The Puget Sound Regional Council (PSRC) is hoping that by offering its stamp of approval to such software, Seattle can serve as a third-party certifier of sorts. This could give customers in other cities the confidence to buy these products, and make Seattle a hub for green IT jobs, PSRC program manager for economic development Eric Schinfeld told a recent conference at the Brookings Institution.

In a recently released plan published by Brookings, Seattle-area business and governmental leaders propose the creation of the Building Energy-Efficiency Testing and Integration (BETI) Center and Demonstration Network. This would allow efficiency innovators to test, evaluate and integrate promising products and services before launching them to market, the report said.

Major components would include an energy-efficiency IT lab, which software design companies would pay to test and certify their work; and technicians to test the software in real-world conditions, in buildings throughout the state. (See chart, above.)

The strategy was inspired in part by Seattle’s concentration of green architecture firms and strong policies on green buildings.

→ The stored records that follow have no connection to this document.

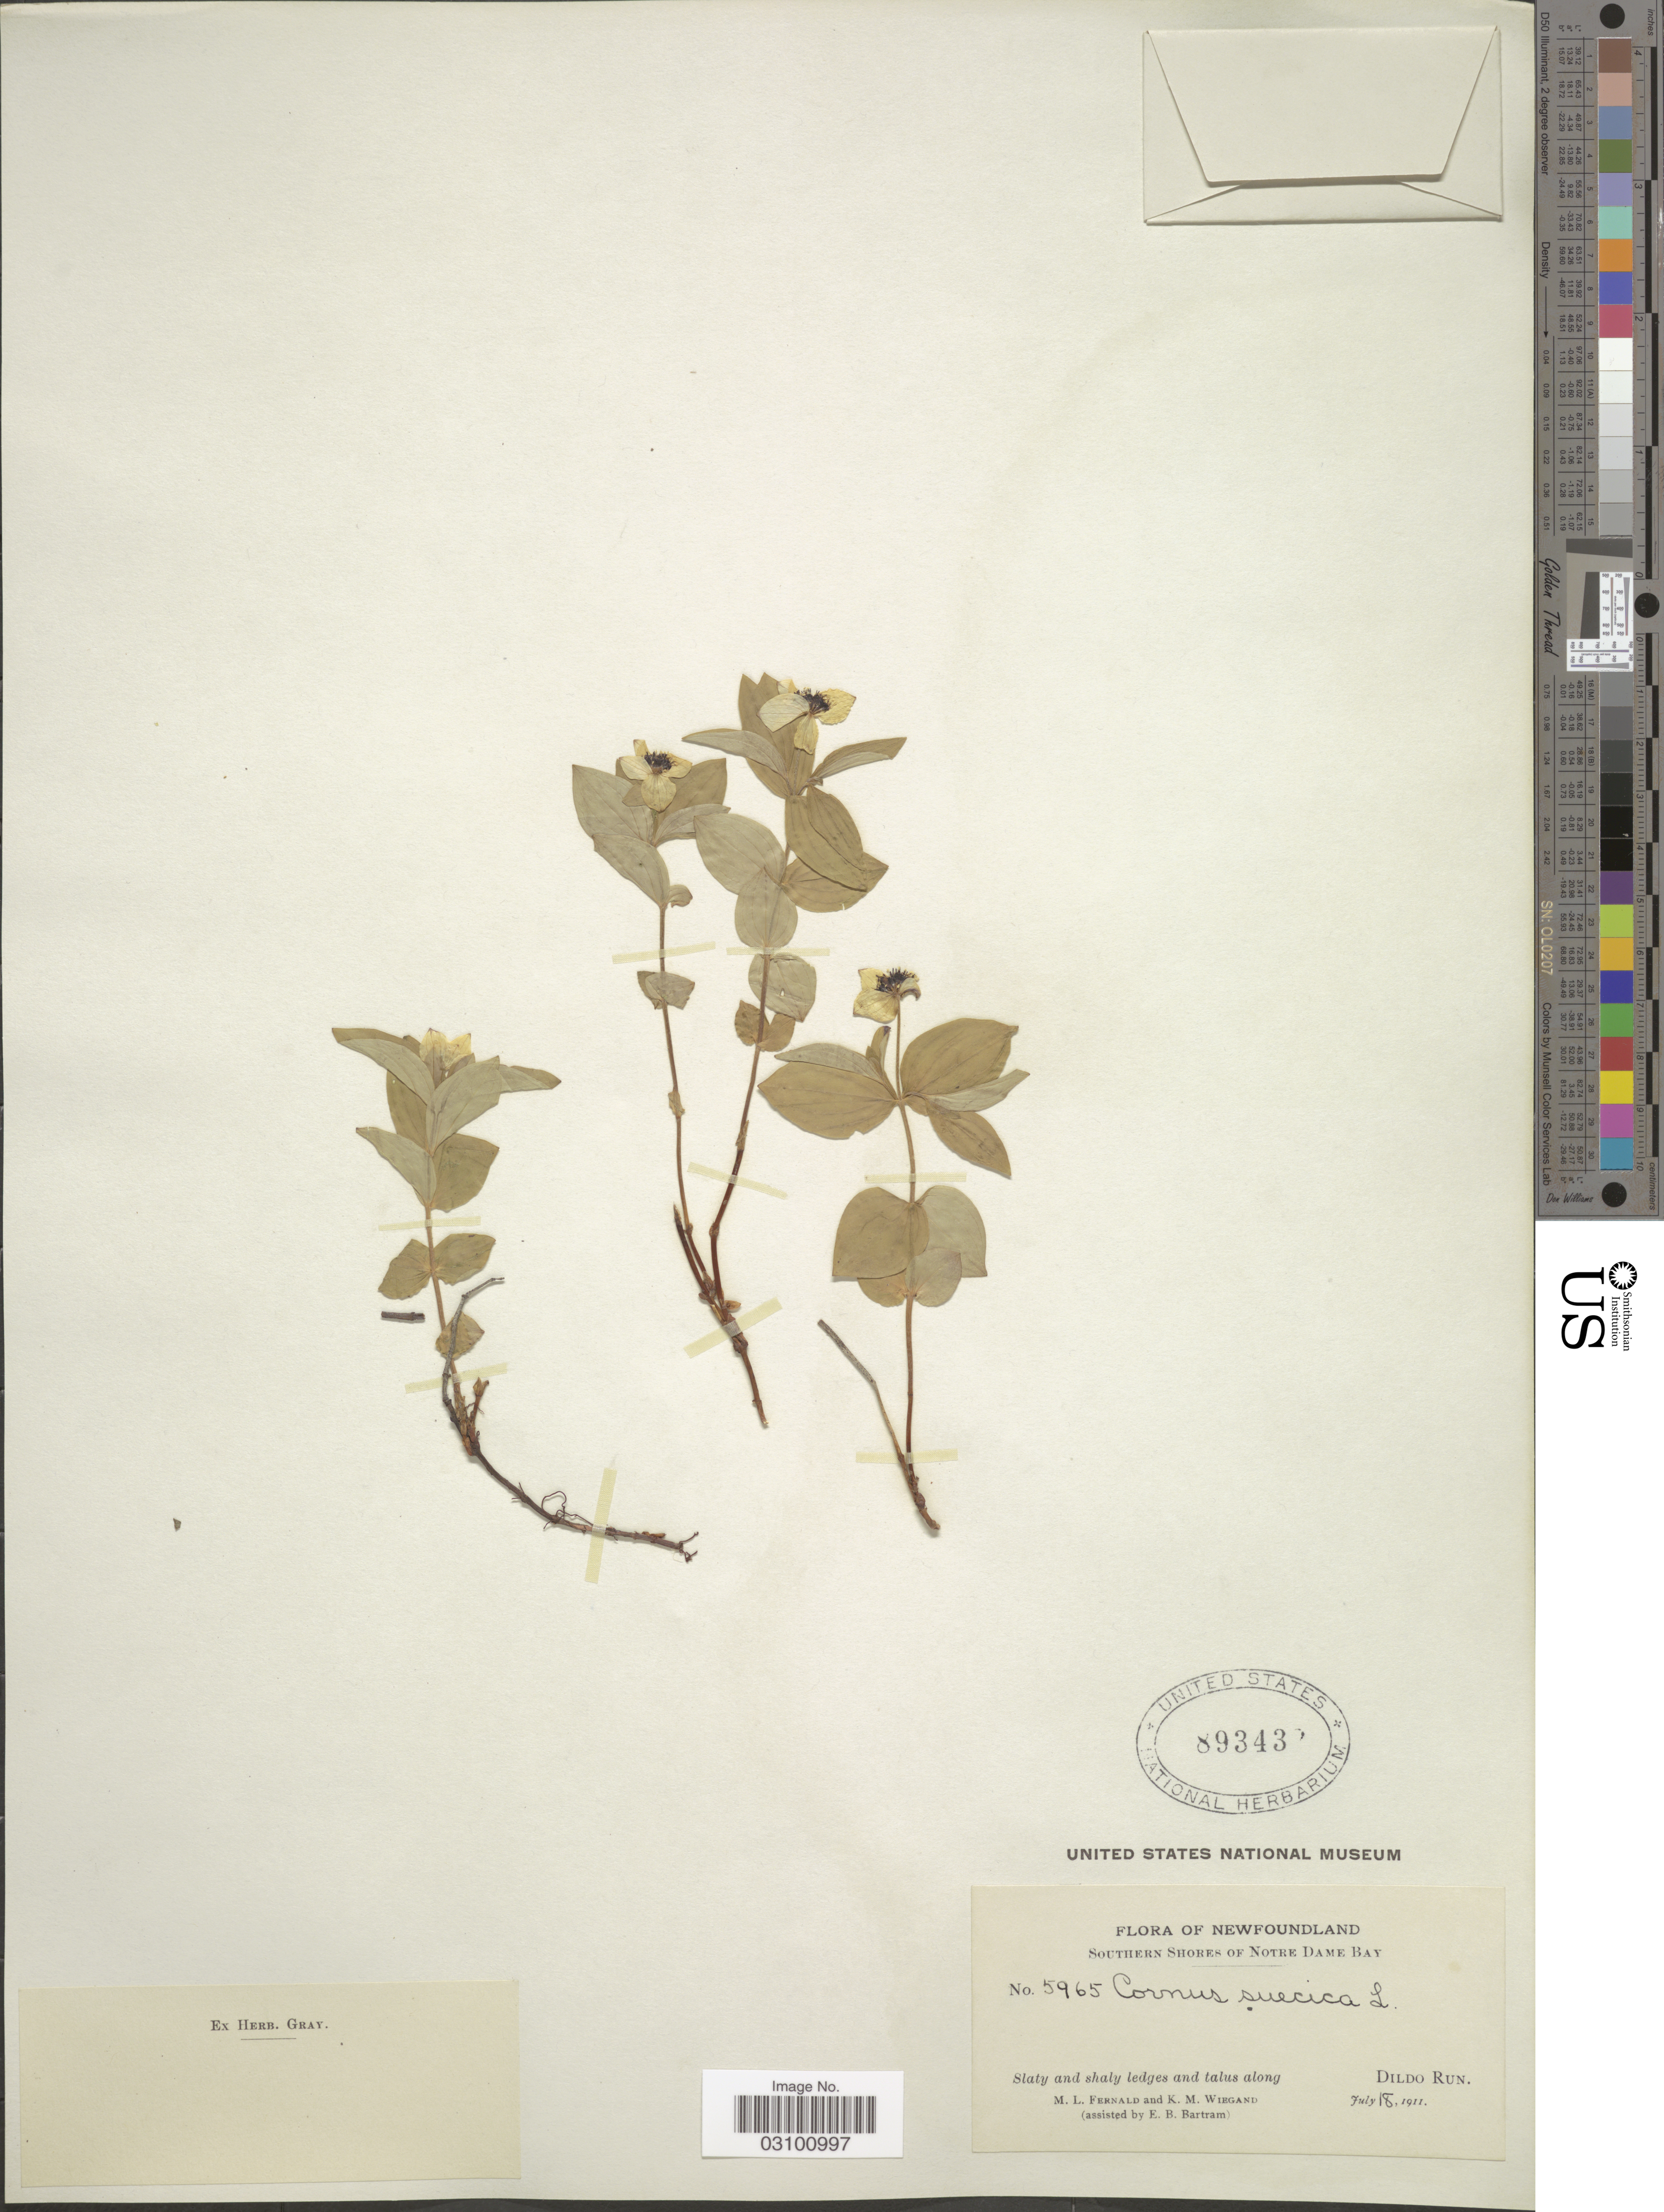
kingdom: Plantae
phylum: Tracheophyta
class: Magnoliopsida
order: Cornales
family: Cornaceae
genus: Cornus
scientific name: Cornus suecica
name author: L.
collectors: M. L. Fernald, K. M. Wiegand & E. B. Bartram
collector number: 5965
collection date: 1911-07-18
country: Canada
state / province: Newfoundland and Labrador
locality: Southern shores of Notre Dame Bay. Slaty and shaly ledges and talus along Dildo Run.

The city’s commercial buildings will have their energy performance benchmarked and energy ratings available to prospective buyers, tenants and lenders, under an initiative launched earlier this month.

The green building IT sector has also been showing signs of major growth. In March IBM announced that it will buy Tririga, a vendor of facility and real estate management software, for an undisclosed sum. Washington native Microsoft is also moving in on the market for energy management in commercial buildings, according to the company’s chief environmental strategist.

The state’s diverse climates also offer good conditions for testing green buildings, PSRC argued.

In Washington, “you can test in a rainforest, you can test in a more neutral climate, you can test in a desert, you can test in cold, you can test in extreme hot,” Schinfeld said. “And so we’ll be able to say to Texas, versus Alaska, versus California, versus Maine, here’s how we think this product is going to function in your environment.”

A spokesman for a major building-efficiency company, speaking to the Times on condition of anonymity, expressed doubts about Puget Sound’s plan. He said his company’s technology is well-proven, backed by billions of dollars of research.

“Commercial software developers simply do not need the particular third-party verification this proposed research center is offering,” the spokesman said. “We deliver proven, reliable systems based on decades of research, development and application.”

But Schinfeld said there are many smaller companies that would benefit from the services he is proposing.